Why Macro F1 (not accuracy)? The dataset has class imbalance (neutral >> negative). Macro F1 weights each class equally, penalizing a model that ignores the minority class.

In [None]:
# Train teacher (logs to checkpoints/teacher/ and logs/teacher_training.csv)
!python -m fincompress.teacher.train_teacher

In [None]:
import pandas as pd
import matplotlib.pyplot as plt

log_df = pd.read_csv('fincompress/logs/teacher_training.csv')

fig, axes = plt.subplots(1, 2, figsize=(14, 5))

axes[0].plot(log_df['epoch'], log_df['train_loss'], 'o-', label='Train Loss', color='steelblue')
axes[0].plot(log_df['epoch'], log_df['val_loss'], 's-', label='Val Loss', color='coral')
axes[0].set_xlabel('Epoch')
axes[0].set_ylabel('Cross-Entropy Loss')
axes[0].set_title('Teacher Training and Validation Loss')
axes[0].legend()
axes[0].grid(True, alpha=0.3)

axes[1].plot(log_df['epoch'], log_df['val_f1'], 'o-', color='mediumseagreen')
axes[1].axhline(y=0.87, color='red', linestyle='--', label='Target F1 = 0.87')
axes[1].set_xlabel('Epoch')
axes[1].set_ylabel('Val Macro F1')
axes[1].set_title('Teacher Val Macro F1 by Epoch')
axes[1].legend()
axes[1].grid(True, alpha=0.3)

plt.tight_layout()
plt.show()
print(f"Best val F1: {log_df['val_f1'].max():.4f}")

In [None]:
import torch, json
import numpy as np
import matplotlib.pyplot as plt
import seaborn as sns
from sklearn.metrics import confusion_matrix
from transformers import AutoModelForSequenceClassification, AutoTokenizer
from torch.utils.data import DataLoader, Dataset

class SimpleDS(Dataset):
    def __init__(self, df, tok, maxlen):
        self.texts = df['text'].tolist()
        self.labels = df['label'].tolist()
        self.tok = tok; self.maxlen = maxlen
    def __len__(self): return len(self.texts)
    def __getitem__(self, i):
        enc = self.tok(self.texts[i], max_length=self.maxlen, padding='max_length', truncation=True, return_tensors='pt')
        return {'input_ids': enc['input_ids'].squeeze(0), 'attention_mask': enc['attention_mask'].squeeze(0), 'label': torch.tensor(self.labels[i])}

device = 'cuda' if torch.cuda.is_available() else 'cpu'
tokenizer = AutoTokenizer.from_pretrained('fincompress/checkpoints/teacher/tokenizer')
teacher = AutoModelForSequenceClassification.from_pretrained('fincompress/checkpoints/teacher').to(device)
teacher.eval()

df_val = pd.read_csv('fincompress/data/val.csv')
loader = DataLoader(SimpleDS(df_val, tokenizer, 128), batch_size=64)

all_preds, all_labels = [], []
with torch.no_grad():
    for batch in loader:
        out = teacher(batch['input_ids'].to(device), attention_mask=batch['attention_mask'].to(device))
        all_preds.extend(out.logits.argmax(dim=-1).cpu().tolist())
        all_labels.extend(batch['label'].tolist())

cm = confusion_matrix(all_labels, all_preds)
label_names = ['negative', 'neutral', 'positive']
fig, ax = plt.subplots(figsize=(7, 6))
sns.heatmap(cm, annot=True, fmt='d', xticklabels=label_names, yticklabels=label_names, cmap='Blues', ax=ax)
ax.set_xlabel('Predicted')
ax.set_ylabel('True')
ax.set_title('Teacher Confusion Matrix (Val Set)')
plt.tight_layout()
plt.show()

## Confusion Matrix Interpretation

The confusion matrix reveals which sentiment classes are hardest to distinguish:

- **Negative ↔ Neutral**: The most common error.

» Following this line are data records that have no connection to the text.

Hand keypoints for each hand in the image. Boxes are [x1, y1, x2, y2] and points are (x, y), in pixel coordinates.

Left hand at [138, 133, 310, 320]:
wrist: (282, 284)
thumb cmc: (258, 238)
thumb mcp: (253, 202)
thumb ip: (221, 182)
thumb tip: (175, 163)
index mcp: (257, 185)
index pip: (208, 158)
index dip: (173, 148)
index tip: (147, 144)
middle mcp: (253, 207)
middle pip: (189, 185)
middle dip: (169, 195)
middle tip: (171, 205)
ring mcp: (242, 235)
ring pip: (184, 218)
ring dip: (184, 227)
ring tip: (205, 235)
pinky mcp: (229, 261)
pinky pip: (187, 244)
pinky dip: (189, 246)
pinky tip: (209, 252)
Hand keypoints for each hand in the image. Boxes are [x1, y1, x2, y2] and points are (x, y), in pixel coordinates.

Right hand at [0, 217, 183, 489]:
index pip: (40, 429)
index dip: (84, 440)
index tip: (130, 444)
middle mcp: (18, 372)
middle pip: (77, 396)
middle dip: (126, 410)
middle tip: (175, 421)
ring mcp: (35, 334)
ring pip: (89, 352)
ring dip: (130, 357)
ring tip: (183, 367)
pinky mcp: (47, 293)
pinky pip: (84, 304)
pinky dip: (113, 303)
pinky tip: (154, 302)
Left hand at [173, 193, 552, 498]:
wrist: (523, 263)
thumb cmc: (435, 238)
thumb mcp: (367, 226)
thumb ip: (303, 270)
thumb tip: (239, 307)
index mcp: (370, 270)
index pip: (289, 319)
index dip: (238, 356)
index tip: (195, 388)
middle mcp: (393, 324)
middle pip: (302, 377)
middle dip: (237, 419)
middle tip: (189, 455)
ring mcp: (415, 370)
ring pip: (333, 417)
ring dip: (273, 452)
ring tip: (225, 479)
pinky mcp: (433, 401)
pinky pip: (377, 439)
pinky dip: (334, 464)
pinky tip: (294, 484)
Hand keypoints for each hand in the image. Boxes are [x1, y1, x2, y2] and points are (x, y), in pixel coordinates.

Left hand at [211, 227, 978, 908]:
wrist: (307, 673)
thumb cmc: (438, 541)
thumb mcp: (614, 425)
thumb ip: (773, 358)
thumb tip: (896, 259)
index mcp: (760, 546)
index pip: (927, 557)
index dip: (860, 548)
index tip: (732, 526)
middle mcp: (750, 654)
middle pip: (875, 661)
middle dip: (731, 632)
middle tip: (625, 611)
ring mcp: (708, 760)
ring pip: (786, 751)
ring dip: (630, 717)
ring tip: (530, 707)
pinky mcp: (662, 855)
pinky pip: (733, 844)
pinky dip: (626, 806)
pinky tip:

Many negative financial statements use hedged or understated language ("results were below expectations") that sits close to the neutral boundary in representation space.
- **Positive ↔ Neutral**: Less common. Positive announcements tend to use more explicit language ("record revenues", "exceeds estimates") that is more distinctly positive.
- **Negative ↔ Positive**: Rare. Direct sentiment opposition is usually linguistically unambiguous.

This confusion pattern tells us what to watch for in the student: if distillation degrades accuracy, it will first affect negative recall.